A typical way an angel is perceived is guarded, playing their hand close to the vest. This couldn’t be further from the truth. Just because you can’t see what an angel feels doesn’t mean they’re not expressing it and furthermore, if you ask them, they’d tell you anything you wanted to know. But that’s because as an angel, you learn quickly that you must pretend to be a dragon or cease to exist. I usually choose the latter, as there are a lot more interesting things to me than existence.

I learned I was an angel when I found out everyone I knew thought I was someone completely different from who I really am. They thought that because I went through life watching the way other people portray their emotions and all I could do was mimic those. So, there’s a clown at my birthday and everyone laughs. What if I don’t think he’s funny? So, some girl says I’m fat. I can tell it’s supposed to hurt me. What if it doesn’t? Thankfully, I got really sick of being told what to feel and understood it was actually up to me.

I started to think about how many angels there might be out there, all playing the dragon's game in this dragon's world. The isolation that comes from abiding by the social parameters of a social culture that consist of restrictive politics makes the angel with the deep thoughts and experimental attitude hugely outcast. Everyone is taught to behave a certain way as to not make others uncomfortable. So we do that, and as time passes, our truest and most important selves get marooned on barren islands, all our questions, and desires to starve without the willingness of another person to go somewhere uncharted with them.

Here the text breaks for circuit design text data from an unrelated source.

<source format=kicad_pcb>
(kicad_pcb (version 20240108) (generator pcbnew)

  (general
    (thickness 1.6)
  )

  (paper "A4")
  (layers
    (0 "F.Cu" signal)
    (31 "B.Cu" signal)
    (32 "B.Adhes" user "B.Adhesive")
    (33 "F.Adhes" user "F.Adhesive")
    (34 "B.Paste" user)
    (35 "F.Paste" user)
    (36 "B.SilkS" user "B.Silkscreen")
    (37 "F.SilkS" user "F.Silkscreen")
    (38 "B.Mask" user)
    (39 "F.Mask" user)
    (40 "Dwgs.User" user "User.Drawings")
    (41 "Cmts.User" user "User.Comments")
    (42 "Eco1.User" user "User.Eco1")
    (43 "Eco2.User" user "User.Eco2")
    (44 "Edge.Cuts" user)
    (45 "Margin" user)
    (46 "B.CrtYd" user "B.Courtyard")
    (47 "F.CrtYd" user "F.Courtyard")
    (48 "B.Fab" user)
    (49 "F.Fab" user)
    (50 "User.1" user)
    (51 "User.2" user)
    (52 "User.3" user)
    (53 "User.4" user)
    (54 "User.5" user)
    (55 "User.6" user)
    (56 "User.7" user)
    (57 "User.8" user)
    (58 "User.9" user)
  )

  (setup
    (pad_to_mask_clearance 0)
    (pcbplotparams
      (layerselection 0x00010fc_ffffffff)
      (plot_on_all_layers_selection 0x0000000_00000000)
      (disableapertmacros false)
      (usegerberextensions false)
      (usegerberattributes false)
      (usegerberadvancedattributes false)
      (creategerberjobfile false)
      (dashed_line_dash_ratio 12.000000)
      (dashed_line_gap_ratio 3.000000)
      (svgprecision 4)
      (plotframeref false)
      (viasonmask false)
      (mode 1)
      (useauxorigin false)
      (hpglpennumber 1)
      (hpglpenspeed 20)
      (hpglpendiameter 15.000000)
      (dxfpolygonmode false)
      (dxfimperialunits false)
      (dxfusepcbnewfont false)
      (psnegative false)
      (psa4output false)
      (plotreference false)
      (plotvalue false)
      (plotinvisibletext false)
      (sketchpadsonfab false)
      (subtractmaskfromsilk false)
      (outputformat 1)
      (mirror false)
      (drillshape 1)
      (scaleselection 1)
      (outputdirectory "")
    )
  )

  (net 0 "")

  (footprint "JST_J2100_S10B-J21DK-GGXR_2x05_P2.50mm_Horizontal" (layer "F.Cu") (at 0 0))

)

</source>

People don’t talk to each other. Not how they could. And because I knew there was something more to be seen behind the eyes of everyone pretending what you see is what you get, I learned I couldn’t give a fuck about all the rules of engagement based on a communal understanding, Not if I wanted to truly get inside someone and let them inside me. Angels integrate intellectual debate into emotional situations to bring to the forefront of an interaction all the things going unsaid, all the magic we feel but never express, to find meaning or to push an experience to its ultimate level, always.

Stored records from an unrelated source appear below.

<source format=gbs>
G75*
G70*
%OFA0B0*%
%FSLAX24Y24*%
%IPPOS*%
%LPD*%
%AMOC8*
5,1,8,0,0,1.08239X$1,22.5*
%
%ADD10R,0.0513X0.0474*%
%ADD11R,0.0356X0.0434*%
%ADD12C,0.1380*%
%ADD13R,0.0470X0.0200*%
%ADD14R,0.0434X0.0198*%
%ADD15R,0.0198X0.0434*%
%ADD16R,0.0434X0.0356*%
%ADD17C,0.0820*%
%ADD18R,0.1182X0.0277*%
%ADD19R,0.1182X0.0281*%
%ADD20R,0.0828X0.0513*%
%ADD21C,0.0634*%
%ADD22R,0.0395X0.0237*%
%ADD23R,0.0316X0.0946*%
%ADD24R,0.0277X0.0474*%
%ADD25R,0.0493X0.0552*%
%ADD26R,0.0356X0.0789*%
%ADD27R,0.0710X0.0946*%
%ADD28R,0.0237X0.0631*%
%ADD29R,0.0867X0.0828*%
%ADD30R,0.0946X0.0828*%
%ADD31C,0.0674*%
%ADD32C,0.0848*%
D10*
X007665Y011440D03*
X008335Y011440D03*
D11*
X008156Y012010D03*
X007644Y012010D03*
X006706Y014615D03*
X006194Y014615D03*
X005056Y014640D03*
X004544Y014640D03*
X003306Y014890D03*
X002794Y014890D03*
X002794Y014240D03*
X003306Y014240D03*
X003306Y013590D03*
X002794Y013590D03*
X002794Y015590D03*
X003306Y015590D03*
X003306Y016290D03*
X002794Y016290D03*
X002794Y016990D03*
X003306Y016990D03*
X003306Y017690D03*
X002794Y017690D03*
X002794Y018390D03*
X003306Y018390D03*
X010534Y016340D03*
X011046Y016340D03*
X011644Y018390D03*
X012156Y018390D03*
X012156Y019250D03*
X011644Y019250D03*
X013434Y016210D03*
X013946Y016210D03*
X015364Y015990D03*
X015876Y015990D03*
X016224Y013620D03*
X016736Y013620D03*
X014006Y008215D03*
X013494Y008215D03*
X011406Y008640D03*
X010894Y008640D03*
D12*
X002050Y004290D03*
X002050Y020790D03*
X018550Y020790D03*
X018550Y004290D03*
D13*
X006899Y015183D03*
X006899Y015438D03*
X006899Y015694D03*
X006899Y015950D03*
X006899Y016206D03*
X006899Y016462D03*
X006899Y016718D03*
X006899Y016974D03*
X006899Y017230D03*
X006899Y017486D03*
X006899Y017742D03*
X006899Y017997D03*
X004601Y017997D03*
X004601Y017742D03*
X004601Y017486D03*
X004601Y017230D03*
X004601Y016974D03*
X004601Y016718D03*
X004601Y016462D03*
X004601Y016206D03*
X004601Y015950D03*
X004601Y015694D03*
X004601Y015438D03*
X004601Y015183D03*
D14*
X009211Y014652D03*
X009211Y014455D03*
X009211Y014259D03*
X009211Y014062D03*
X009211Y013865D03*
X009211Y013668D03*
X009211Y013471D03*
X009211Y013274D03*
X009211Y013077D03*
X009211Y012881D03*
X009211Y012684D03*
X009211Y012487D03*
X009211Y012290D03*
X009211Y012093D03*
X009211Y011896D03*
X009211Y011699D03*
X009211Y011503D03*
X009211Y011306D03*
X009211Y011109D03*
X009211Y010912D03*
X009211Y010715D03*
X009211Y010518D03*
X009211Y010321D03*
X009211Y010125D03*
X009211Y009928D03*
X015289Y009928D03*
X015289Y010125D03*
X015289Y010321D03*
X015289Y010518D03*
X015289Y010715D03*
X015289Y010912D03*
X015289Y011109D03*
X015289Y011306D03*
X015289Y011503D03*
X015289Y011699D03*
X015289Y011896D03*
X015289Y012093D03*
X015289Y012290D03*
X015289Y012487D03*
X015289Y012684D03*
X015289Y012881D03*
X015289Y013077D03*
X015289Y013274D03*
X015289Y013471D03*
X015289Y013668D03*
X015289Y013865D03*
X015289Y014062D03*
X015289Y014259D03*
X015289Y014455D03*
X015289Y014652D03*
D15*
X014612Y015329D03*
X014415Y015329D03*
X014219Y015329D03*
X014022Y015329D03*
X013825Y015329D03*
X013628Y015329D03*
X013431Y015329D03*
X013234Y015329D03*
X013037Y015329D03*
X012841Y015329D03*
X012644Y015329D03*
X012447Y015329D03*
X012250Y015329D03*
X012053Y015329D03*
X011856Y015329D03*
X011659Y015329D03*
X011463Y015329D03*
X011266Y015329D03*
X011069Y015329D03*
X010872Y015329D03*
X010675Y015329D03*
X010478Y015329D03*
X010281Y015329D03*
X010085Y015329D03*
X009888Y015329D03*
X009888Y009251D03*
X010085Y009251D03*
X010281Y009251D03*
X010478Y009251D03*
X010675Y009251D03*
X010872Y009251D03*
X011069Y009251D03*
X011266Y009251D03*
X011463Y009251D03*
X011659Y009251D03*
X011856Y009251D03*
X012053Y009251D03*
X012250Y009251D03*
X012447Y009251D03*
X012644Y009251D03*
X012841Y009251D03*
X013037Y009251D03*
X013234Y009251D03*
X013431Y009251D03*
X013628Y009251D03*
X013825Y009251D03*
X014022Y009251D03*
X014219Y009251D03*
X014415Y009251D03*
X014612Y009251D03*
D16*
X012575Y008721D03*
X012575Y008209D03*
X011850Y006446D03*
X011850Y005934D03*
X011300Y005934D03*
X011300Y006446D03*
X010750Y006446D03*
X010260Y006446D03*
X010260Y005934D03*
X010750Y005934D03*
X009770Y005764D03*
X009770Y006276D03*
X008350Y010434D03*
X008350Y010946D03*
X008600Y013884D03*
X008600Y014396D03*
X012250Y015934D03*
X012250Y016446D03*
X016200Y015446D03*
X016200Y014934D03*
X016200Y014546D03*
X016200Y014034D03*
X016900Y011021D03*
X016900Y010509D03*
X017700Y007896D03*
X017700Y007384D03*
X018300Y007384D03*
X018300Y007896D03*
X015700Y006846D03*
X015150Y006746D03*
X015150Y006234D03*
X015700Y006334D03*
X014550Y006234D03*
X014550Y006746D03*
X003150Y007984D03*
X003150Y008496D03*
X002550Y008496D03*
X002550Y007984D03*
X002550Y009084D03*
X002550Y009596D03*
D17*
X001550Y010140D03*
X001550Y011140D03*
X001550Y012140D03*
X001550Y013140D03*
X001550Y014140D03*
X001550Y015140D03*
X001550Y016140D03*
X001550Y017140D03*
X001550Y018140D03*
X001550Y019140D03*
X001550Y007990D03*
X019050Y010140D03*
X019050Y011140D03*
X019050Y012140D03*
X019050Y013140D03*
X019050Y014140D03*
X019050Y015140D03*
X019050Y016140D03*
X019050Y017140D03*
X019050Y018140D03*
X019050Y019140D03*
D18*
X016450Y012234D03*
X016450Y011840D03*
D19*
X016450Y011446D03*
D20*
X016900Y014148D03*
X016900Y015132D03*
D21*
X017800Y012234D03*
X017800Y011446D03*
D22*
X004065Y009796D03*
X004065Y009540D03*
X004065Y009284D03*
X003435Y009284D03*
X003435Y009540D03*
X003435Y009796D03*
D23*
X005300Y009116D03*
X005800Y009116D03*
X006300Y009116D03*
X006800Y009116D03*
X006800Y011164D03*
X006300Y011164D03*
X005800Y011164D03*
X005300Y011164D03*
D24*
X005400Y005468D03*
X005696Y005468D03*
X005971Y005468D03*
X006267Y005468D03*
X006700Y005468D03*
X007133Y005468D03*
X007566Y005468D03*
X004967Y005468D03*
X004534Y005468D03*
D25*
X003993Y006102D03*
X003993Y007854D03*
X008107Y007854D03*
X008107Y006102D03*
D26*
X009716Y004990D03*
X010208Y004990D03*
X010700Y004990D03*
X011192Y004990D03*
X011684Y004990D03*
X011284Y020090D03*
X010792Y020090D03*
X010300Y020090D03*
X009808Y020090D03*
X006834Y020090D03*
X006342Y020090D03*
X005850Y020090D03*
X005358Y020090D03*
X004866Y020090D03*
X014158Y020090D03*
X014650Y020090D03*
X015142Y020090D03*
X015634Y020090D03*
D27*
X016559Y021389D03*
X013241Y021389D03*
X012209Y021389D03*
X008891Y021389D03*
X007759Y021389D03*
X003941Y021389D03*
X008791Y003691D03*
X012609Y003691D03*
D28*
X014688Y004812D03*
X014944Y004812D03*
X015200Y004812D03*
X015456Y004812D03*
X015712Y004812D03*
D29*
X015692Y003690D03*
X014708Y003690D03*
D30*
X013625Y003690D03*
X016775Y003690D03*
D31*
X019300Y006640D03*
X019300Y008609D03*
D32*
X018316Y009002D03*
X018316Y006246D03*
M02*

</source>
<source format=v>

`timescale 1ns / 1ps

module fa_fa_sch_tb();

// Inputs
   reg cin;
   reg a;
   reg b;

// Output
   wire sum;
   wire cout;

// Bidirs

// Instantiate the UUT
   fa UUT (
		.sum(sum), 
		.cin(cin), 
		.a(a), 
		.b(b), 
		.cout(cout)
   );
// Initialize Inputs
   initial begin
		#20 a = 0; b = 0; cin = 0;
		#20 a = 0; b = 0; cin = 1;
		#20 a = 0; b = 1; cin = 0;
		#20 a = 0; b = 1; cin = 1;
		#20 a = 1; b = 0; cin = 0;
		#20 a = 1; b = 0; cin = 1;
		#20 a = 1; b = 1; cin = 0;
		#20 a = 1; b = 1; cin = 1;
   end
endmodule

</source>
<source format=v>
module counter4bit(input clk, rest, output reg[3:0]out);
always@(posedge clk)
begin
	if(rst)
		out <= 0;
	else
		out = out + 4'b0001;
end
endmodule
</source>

Many people have proposed to me that I might be a defensive, unfeeling, manipulative, controlling, and sadistic monster. They only see what they can see. I know who I am, and I have every explanation for my actions… if someone were to ask. But trust me, they won’t ask. Thankfully, what comes with being the thing I am, that no one can see from the outside, is that I believe what someone thinks of me is their own responsibility. Gain all the information or your opinion means nothing. And no one has the time or energy to actually do that, so I don’t waste mine crying about it.

Instead, I am the change I wish to see in the world because what I love best about a dragon's world is that it can be influenced to become whatever we all want it to be. I want it to be a place where people show each other who they are, thoroughly, uncomfortably, truthfully, and a place where those same people look at the person in front of them. Directly, awkwardly, with interest, and without sarcasm.